#### INSTRUCTIONS:
A. Write out the passage on poverty in Latin America word for word, everything from "After going through" down to "poverty by 2015.".
B. In the passage on poverty in Latin America, by how many percentage points does the World Bank estimate the region could fall short of the goal of halving its 1990 poverty level by 2015?

#### SELECTED PASSAGE:

****************************************

Avenues for combating persistent poverty and inequality in Latin America


After going through bouts of crisis or economic slowdown in the late 1990s and early 2000s, Latin America now enjoys brighter economic prospects and an ongoing recovery. But poverty and income inequality remain stubbornly high and deep-rooted. While the region overall is on track to meet the Millennium Development Goals (MDGs) relating to human development—being ahead of other regions in terms of child mortality, access to safe water, and gender equity in education—it lags behind on achieving the poverty goal (together with sub-Saharan Africa). Indeed, the World Bank estimates that Latin America is at risk of falling short (by 1 percentage point) of meeting the MDG of halving the 1990 level of poverty by 2015.

Exactly how big is the poverty problem? How come more progress has not been made? And what can be done to turn the situation around? This article explores these questions, suggesting that the key to reducing poverty in Latin America, a region of half a billion people, is to create a level playing field—providing the poor with the opportunities to improve their living standards through access to education, health, infrastructure, and financial services. Improving the access of the poor to assets and services will help them share in, and contribute to, economic growth.

A snapshot of the problem

Poverty measurement is a challenge for analysts and policymakers. International organizations use purchasing power parity (or PPP) figures, as these facilitate international comparisons. Using a level of $1 PPP a day, the World Bank estimates that extreme poverty in the region declined from 11.3 percent in 1990 to 9.5 percent in 2001—although, because of population growth, the number of people living on $1 a day stayed at 50 million during that period (see table). For more recent years, preliminary estimates show a slight increase in the poverty rate. But based on a benchmark of $2 PPP a day, the region has not made much of a dent in poverty. The World Bank estimates that poverty has held at around 25 percent of the population since the mid-1990s. And because of population growth, the number of poor actually increased to around 128 million in the early 2000s.


Not enough progress
Latin America has made modest gains in reducing poverty in percentage terms, but the absolute number of people living below the national poverty line now exceeds 200 million.

Extreme poverty measured by PPP and national poverty lines (regional trends)

 

PPP–millions living on less
  than $1 a day
PPP–percent of people living
  on less than $1 a day
 1990

49.0

11.3
1996

52.0

10.7
1999

54.0

10.5
2001

50.0

9.5
  

People living below the extreme
  national poverty line (millions)
Percent of people living below the
  extreme national poverty line
 19901

19951

86.0

19.0
20001

90.3

18.3
Latest2

83.6

16.2

Moderate poverty measured by PPP and national lines

 

PPP–millions living on less
  than $2 a day
PPP–percent of people living
  on less than $2 a day
 1990

125.0

28.4
1996

117.0

24.1
1999

127.0

25.1
2001

128.0

24.5
  

People living below the moderate
  national poverty line (millions)
Percent of people living below the
  moderate national poverty line
 19901

19951

183.4

40.2
20001

202.3

40.9
Latest2

203.3

39.2

   PPP=purchasing power parity.
  Source: PPP figures–World Bank. Estimations for national poverty lines are from the Socio-Economic Database for Latin America and the Caribbean (World Bank and CEDLAS/Universidad de la Plata)
  1The actual date may be two years earlier or later.
  2Around 2002.

****************************************

#### DATASET RECORDS:

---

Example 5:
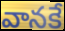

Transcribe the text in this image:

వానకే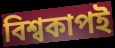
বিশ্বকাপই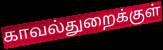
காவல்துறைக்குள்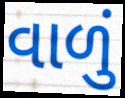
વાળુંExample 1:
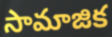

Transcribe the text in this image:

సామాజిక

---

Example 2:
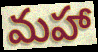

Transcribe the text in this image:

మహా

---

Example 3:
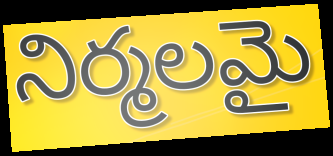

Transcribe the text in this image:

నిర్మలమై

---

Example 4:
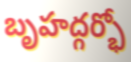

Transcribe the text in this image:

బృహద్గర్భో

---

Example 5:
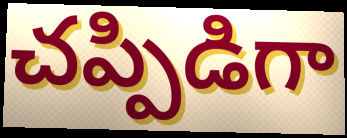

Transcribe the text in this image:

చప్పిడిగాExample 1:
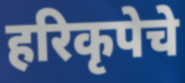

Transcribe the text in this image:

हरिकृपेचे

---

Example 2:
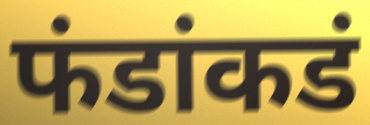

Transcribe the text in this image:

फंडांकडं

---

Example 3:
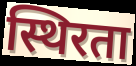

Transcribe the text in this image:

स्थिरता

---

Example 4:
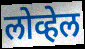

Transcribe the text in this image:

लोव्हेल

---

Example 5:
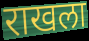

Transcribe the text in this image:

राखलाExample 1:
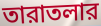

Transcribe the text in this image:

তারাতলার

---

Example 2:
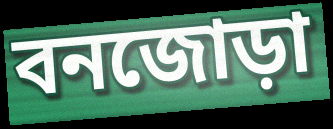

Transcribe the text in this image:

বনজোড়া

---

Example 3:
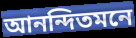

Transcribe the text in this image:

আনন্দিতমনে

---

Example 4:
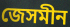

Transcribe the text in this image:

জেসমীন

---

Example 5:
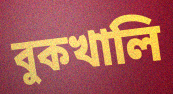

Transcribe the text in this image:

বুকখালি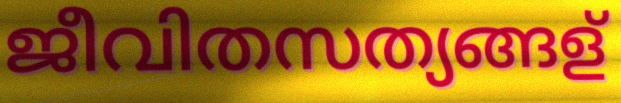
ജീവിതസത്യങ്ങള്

****************************************

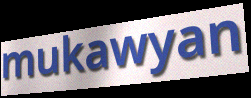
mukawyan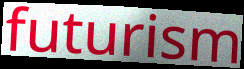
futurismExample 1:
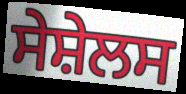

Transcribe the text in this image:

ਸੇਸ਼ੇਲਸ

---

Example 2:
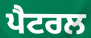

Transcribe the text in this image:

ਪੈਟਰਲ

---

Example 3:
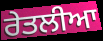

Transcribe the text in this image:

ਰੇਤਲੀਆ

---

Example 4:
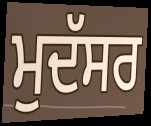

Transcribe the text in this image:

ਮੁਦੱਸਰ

****************************************

#### RESULTS BY TASK:
A.
After going through bouts of crisis or economic slowdown in the late 1990s and early 2000s, Latin America now enjoys brighter economic prospects and an ongoing recovery. But poverty and income inequality remain stubbornly high and deep-rooted. While the region overall is on track to meet the Millennium Development Goals (MDGs) relating to human development—being ahead of other regions in terms of child mortality, access to safe water, and gender equity in education—it lags behind on achieving the poverty goal (together with sub-Saharan Africa). Indeed, the World Bank estimates that Latin America is at risk of falling short (by 1 percentage point) of meeting the MDG of halving the 1990 level of poverty by 2015.

B. By 1 percentage point.